=== Instructions to follow ===
Which lines below hold the word "along"? Report each one.

▼▼▼

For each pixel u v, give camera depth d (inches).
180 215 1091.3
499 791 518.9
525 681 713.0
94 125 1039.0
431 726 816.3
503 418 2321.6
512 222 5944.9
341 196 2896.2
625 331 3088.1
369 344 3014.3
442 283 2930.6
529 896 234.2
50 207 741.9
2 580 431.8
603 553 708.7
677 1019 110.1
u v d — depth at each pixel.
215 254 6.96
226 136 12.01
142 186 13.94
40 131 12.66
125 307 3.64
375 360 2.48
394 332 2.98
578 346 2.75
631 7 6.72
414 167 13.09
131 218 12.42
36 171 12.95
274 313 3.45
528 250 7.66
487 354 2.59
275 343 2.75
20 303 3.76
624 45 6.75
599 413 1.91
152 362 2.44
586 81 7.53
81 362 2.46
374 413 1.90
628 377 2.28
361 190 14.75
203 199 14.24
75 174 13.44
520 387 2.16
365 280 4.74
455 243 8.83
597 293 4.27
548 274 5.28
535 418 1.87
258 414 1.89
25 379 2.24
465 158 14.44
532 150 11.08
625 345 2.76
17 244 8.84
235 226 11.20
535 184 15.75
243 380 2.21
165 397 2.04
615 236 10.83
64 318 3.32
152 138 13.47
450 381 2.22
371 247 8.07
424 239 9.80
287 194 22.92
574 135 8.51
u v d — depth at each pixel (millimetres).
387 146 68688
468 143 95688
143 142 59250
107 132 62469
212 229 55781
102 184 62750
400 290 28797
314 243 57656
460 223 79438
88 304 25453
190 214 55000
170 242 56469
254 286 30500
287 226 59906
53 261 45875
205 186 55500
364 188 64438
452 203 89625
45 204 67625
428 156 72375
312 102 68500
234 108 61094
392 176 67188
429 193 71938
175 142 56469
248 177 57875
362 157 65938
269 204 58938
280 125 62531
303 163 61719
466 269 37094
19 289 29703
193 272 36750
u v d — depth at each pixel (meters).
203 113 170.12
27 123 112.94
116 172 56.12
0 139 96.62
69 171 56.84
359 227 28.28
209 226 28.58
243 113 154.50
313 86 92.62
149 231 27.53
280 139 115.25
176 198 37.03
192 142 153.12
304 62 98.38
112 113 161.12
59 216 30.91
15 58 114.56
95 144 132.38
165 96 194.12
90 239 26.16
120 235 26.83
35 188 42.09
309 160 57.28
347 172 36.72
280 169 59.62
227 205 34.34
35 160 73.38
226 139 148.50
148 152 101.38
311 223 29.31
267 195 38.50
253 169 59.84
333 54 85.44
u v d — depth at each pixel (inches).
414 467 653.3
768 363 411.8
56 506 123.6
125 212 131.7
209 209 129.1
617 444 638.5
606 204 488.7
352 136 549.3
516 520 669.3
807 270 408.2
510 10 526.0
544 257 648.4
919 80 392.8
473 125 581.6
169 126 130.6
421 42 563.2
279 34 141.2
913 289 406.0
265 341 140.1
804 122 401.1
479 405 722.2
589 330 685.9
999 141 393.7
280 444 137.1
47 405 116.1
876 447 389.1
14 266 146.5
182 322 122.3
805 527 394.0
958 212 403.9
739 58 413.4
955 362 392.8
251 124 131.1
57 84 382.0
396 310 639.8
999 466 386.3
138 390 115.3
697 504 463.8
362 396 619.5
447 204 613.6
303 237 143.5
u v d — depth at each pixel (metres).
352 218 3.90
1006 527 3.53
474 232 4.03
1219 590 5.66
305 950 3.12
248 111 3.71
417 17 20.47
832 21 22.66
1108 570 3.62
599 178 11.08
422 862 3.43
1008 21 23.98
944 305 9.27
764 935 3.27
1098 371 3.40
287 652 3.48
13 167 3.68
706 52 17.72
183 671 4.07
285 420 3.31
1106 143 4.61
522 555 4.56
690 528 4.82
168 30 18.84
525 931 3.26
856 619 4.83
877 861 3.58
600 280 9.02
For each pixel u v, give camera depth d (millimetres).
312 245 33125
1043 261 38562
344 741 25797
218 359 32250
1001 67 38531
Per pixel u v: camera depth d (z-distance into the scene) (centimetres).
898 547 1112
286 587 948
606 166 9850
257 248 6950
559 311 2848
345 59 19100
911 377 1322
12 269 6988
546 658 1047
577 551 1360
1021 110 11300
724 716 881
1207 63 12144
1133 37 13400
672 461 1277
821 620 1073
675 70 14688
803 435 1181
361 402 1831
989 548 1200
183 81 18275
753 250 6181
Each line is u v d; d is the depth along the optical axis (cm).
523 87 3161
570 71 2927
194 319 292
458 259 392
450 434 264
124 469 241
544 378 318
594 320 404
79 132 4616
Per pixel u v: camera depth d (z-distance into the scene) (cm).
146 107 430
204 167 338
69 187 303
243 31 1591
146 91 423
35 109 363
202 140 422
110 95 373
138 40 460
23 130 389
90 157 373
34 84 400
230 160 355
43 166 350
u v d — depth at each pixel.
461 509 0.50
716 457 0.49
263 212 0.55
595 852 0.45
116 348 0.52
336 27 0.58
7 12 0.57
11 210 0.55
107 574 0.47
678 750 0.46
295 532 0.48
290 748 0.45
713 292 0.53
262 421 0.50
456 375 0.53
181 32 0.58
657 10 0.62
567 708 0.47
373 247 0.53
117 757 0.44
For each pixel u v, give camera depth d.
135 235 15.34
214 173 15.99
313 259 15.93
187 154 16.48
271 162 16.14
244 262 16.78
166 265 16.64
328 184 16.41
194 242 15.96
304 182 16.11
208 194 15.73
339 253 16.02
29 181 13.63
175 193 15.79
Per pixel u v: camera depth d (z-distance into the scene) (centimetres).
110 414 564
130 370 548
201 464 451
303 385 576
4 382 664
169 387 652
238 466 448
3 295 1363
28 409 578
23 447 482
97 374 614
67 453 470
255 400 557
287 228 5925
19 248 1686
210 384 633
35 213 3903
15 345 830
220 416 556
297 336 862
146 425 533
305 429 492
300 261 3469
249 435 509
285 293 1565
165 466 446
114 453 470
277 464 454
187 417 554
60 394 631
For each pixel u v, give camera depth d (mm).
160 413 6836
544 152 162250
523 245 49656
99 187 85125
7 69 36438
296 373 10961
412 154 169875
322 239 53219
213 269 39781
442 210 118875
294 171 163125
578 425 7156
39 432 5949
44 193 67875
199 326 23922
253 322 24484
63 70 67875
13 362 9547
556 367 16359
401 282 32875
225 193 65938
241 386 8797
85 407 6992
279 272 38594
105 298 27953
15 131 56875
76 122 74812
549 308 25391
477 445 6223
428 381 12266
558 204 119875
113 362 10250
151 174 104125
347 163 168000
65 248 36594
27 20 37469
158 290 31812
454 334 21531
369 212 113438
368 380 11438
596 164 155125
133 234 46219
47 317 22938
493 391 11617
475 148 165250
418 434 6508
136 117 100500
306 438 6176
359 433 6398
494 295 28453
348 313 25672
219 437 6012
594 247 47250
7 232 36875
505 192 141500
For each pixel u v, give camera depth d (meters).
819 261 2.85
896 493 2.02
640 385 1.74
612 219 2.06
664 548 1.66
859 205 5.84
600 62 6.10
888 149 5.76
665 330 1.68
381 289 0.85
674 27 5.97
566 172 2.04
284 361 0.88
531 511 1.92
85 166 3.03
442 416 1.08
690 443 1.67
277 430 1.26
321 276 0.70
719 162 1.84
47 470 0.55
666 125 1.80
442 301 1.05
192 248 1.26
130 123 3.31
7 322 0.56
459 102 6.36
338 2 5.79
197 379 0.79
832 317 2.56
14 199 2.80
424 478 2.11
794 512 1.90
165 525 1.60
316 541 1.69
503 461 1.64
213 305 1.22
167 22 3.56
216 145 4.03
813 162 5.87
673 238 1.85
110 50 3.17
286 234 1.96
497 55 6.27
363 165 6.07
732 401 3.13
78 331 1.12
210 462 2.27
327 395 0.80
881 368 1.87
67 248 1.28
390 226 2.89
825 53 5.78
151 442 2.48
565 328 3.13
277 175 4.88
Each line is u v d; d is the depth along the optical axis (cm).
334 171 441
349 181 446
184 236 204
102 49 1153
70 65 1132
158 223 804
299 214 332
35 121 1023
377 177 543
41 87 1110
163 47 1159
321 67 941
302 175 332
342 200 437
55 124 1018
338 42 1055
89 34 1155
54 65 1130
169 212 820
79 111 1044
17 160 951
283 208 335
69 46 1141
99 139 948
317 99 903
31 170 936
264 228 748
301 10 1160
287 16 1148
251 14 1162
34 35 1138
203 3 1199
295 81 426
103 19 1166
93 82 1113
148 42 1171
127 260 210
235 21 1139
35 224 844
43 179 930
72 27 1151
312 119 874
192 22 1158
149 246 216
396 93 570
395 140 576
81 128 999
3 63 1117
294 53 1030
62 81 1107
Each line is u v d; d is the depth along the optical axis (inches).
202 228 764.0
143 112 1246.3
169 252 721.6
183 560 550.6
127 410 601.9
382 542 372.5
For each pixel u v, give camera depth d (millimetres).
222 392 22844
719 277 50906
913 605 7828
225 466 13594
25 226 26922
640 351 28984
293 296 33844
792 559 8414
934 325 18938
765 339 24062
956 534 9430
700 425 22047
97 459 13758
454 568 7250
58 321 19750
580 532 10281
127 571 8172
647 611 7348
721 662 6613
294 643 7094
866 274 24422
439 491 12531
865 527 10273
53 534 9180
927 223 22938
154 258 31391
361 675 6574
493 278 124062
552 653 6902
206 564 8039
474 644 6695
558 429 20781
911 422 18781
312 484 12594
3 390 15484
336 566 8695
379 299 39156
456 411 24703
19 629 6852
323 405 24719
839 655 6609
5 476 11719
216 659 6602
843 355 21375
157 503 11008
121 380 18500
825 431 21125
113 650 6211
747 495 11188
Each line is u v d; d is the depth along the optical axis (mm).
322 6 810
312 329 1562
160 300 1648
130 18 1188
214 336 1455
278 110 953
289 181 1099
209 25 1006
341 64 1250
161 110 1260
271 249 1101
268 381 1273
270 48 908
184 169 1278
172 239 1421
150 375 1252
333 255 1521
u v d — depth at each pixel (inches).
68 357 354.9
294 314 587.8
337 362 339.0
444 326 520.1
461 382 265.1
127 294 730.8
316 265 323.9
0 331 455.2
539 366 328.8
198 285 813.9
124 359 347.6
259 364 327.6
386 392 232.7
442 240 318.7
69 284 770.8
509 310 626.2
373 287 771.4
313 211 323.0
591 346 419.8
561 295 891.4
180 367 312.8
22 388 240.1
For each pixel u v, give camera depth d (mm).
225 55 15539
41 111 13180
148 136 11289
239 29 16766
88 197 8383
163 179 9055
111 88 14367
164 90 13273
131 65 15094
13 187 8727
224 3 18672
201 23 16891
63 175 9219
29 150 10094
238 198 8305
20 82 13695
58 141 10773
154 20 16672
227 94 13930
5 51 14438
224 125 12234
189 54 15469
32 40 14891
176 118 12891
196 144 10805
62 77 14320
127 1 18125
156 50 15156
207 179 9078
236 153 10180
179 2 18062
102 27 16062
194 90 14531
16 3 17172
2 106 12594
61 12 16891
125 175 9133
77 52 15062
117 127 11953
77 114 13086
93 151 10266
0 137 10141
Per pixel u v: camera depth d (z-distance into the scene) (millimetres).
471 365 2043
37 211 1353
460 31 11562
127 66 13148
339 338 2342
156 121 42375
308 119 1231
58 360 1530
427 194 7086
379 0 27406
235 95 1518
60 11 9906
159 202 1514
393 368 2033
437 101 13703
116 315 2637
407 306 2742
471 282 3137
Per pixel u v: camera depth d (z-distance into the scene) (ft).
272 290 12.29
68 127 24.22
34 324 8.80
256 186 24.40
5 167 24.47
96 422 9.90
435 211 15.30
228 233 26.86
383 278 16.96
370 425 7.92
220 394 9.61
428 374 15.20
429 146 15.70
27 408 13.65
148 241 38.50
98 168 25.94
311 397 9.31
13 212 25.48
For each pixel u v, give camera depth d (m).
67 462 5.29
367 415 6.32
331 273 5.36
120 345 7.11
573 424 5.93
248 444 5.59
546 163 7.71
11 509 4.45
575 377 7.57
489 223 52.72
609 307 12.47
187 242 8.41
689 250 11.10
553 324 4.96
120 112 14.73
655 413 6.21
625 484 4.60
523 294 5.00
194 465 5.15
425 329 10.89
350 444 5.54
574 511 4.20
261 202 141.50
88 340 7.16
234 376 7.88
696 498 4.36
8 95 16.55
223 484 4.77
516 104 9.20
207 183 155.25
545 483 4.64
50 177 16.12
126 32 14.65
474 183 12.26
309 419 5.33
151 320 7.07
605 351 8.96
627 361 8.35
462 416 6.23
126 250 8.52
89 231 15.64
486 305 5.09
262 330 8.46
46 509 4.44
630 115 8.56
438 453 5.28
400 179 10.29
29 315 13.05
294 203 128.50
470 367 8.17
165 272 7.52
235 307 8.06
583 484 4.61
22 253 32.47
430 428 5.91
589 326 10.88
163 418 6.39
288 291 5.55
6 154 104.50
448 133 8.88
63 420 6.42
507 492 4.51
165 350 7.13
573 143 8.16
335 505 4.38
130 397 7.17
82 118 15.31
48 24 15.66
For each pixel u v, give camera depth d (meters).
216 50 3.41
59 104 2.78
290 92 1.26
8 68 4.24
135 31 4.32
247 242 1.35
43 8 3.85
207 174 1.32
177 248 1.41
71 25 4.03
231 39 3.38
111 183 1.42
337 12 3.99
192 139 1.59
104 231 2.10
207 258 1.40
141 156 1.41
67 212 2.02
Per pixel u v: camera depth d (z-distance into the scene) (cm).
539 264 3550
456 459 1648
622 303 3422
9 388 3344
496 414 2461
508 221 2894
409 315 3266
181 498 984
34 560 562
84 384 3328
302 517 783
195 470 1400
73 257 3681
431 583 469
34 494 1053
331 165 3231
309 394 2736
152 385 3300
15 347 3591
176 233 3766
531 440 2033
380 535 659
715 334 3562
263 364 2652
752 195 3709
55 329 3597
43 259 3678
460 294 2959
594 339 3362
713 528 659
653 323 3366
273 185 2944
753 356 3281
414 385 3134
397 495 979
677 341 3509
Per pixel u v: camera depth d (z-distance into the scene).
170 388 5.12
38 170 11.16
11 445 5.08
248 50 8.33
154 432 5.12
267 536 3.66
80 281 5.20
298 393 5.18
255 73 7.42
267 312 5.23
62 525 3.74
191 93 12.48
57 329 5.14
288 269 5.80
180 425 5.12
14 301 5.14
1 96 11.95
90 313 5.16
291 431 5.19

▲▲▲

=== Your solution ===
Each line is u v d; d is the depth along the optical axis (cm).
Each line is u v d; d is the depth along the optical axis (cm).
Each line is u v d; d is the depth along the optical axis (inches).
Each line is u v d; d is the depth along the optical axis (mm).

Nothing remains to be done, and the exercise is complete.